Task requirements
Please express the lines of the items below as a JSON list of strings, one string per line and no blank lines, starting with the line that contains "collector number: 2159½" and ending with the line that contains "collection date as typed: 27 May 1904". Include both of those lines and no others.

Data items
|---|
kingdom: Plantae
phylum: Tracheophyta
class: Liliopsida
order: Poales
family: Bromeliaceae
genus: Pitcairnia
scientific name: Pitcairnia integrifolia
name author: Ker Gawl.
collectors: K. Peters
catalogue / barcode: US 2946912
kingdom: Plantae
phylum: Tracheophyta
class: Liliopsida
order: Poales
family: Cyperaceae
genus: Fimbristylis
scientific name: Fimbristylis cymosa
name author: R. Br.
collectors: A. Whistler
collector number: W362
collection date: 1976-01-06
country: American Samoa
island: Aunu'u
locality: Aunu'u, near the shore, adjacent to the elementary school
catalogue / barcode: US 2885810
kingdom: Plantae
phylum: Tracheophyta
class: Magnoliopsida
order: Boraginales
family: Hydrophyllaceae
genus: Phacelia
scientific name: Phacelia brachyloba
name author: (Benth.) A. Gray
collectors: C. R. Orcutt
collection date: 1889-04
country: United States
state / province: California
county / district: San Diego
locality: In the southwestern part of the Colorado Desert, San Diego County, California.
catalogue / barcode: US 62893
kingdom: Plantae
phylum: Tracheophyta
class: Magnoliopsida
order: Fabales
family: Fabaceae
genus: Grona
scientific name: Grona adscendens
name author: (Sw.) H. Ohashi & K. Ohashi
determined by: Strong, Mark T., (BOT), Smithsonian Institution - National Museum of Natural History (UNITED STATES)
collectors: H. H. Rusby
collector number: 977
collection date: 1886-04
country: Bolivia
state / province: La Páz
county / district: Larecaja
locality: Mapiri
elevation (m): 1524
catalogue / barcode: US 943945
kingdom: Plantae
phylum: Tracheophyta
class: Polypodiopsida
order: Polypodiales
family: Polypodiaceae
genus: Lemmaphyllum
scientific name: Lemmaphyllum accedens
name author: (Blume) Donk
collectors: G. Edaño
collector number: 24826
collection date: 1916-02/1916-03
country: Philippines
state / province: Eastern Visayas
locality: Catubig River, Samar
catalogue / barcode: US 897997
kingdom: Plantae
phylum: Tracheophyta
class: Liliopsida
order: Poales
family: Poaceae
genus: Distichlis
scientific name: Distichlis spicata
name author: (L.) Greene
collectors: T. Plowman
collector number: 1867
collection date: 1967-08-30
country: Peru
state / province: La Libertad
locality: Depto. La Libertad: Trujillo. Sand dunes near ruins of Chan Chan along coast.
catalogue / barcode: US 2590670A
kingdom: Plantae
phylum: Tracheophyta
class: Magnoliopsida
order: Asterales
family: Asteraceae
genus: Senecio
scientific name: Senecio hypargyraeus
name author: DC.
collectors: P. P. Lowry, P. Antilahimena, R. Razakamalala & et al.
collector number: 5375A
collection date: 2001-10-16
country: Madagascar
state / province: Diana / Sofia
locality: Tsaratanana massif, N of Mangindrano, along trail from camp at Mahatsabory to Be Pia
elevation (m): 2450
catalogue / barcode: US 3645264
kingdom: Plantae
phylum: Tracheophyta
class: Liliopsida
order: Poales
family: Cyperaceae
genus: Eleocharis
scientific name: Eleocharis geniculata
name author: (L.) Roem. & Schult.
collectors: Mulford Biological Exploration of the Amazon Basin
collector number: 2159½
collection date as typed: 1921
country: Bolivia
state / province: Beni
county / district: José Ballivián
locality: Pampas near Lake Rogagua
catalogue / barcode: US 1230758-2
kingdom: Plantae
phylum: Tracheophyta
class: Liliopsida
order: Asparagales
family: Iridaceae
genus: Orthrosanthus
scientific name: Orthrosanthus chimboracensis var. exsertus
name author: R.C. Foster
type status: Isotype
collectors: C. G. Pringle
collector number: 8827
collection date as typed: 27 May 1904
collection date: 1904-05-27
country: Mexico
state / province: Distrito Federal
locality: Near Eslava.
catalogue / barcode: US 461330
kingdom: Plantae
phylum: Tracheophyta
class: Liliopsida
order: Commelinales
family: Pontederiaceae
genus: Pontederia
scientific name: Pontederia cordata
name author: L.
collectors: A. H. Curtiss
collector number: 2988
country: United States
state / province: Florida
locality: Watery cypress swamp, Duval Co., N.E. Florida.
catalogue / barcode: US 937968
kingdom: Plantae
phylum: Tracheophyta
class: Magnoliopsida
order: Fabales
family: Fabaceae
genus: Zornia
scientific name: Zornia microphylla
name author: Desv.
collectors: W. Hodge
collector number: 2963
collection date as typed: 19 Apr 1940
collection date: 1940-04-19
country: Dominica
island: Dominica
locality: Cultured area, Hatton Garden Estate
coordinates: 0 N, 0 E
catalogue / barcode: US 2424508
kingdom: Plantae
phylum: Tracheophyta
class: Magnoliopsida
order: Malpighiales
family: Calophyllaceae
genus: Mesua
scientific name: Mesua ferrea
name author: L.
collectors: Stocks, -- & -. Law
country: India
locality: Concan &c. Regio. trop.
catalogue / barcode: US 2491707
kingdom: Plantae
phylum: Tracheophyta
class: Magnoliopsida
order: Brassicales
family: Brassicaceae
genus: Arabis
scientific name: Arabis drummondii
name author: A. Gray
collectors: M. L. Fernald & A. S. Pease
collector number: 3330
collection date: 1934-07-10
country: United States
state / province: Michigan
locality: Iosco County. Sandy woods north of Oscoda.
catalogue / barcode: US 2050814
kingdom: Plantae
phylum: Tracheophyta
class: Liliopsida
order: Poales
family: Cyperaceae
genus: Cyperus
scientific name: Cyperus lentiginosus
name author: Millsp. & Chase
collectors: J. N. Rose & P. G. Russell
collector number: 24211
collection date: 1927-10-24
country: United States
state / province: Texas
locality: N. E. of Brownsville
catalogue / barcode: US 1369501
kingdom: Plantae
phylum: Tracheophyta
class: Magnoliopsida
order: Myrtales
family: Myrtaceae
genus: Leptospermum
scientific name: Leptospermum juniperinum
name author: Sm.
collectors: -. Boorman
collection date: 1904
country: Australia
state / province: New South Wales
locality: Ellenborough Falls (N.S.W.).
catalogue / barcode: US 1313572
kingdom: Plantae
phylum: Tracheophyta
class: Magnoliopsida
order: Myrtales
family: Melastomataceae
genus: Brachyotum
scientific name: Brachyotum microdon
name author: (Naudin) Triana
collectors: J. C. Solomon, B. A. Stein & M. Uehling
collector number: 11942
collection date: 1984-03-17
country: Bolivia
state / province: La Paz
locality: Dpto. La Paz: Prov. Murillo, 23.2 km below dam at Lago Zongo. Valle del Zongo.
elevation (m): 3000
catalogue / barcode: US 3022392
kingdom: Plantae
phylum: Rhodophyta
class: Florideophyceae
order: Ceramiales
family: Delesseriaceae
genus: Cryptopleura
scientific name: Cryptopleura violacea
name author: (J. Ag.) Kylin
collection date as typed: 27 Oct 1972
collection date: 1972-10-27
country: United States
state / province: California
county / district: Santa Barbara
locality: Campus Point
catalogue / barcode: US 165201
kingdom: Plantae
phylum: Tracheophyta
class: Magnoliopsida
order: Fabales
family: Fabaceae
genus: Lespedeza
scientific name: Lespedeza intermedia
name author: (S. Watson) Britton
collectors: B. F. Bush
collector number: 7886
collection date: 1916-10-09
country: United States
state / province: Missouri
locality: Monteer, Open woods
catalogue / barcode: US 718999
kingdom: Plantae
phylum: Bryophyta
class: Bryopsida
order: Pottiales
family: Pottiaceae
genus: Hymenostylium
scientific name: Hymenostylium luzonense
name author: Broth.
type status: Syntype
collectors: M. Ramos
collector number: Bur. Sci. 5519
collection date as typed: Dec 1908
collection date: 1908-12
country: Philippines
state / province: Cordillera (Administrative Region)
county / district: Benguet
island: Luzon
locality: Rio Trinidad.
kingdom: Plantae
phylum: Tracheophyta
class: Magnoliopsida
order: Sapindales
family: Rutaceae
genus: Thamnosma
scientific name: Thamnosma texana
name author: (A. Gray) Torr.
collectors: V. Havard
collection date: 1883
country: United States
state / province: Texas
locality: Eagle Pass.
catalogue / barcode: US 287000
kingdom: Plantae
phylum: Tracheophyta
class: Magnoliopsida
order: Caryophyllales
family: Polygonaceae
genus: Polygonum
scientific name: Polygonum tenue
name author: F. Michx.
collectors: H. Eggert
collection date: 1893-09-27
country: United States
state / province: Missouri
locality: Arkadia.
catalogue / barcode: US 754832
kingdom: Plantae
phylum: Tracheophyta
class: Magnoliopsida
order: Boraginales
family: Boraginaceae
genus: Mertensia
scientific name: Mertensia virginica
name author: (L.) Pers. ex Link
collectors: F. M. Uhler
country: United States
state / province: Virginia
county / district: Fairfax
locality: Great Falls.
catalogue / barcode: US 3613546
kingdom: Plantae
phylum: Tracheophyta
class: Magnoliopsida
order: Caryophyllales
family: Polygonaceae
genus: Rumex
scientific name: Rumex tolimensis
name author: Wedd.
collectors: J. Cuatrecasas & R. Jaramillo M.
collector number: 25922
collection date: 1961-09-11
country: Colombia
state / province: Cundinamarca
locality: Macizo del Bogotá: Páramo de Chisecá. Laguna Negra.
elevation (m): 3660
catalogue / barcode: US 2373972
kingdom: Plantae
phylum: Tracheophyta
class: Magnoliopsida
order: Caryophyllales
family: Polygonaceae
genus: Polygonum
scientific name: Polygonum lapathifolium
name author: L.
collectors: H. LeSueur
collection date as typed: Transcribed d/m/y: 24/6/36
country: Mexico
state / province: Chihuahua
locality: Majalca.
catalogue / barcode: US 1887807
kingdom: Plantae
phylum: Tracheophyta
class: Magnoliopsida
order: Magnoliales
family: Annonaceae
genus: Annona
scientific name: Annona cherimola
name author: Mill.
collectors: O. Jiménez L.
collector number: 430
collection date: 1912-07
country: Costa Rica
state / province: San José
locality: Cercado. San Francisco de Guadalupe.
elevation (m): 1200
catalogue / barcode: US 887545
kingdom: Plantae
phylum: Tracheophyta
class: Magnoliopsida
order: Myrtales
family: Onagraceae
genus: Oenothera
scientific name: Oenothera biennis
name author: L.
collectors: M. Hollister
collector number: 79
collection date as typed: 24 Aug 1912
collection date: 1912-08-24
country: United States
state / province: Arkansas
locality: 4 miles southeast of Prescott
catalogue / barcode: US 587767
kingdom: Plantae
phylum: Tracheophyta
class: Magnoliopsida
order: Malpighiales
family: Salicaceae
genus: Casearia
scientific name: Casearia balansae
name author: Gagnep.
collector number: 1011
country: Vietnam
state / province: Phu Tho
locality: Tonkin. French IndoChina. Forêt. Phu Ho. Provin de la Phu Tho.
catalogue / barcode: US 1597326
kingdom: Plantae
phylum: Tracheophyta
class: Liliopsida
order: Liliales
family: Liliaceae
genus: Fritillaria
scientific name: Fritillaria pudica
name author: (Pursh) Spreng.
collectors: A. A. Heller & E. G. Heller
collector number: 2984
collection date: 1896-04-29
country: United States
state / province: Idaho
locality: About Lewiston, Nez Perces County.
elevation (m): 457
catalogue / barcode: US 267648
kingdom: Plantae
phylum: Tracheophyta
|---|
Answer to this problem
[
  "collector number: 2159½",
  "collection date as typed: 1921",
  "country: Bolivia",
  "state / province: Beni",
  "county / district: José Ballivián",
  "locality: Pampas near Lake Rogagua",
  "catalogue / barcode: US 1230758-2",
  "kingdom: Plantae",
  "phylum: Tracheophyta",
  "class: Liliopsida",
  "order: Asparagales",
  "family: Iridaceae",
  "genus: Orthrosanthus",
  "scientific name: Orthrosanthus chimboracensis var. exsertus",
  "name author: R.C. Foster",
  "type status: Isotype",
  "collectors: C. G. Pringle",
  "collector number: 8827",
  "collection date as typed: 27 May 1904"
]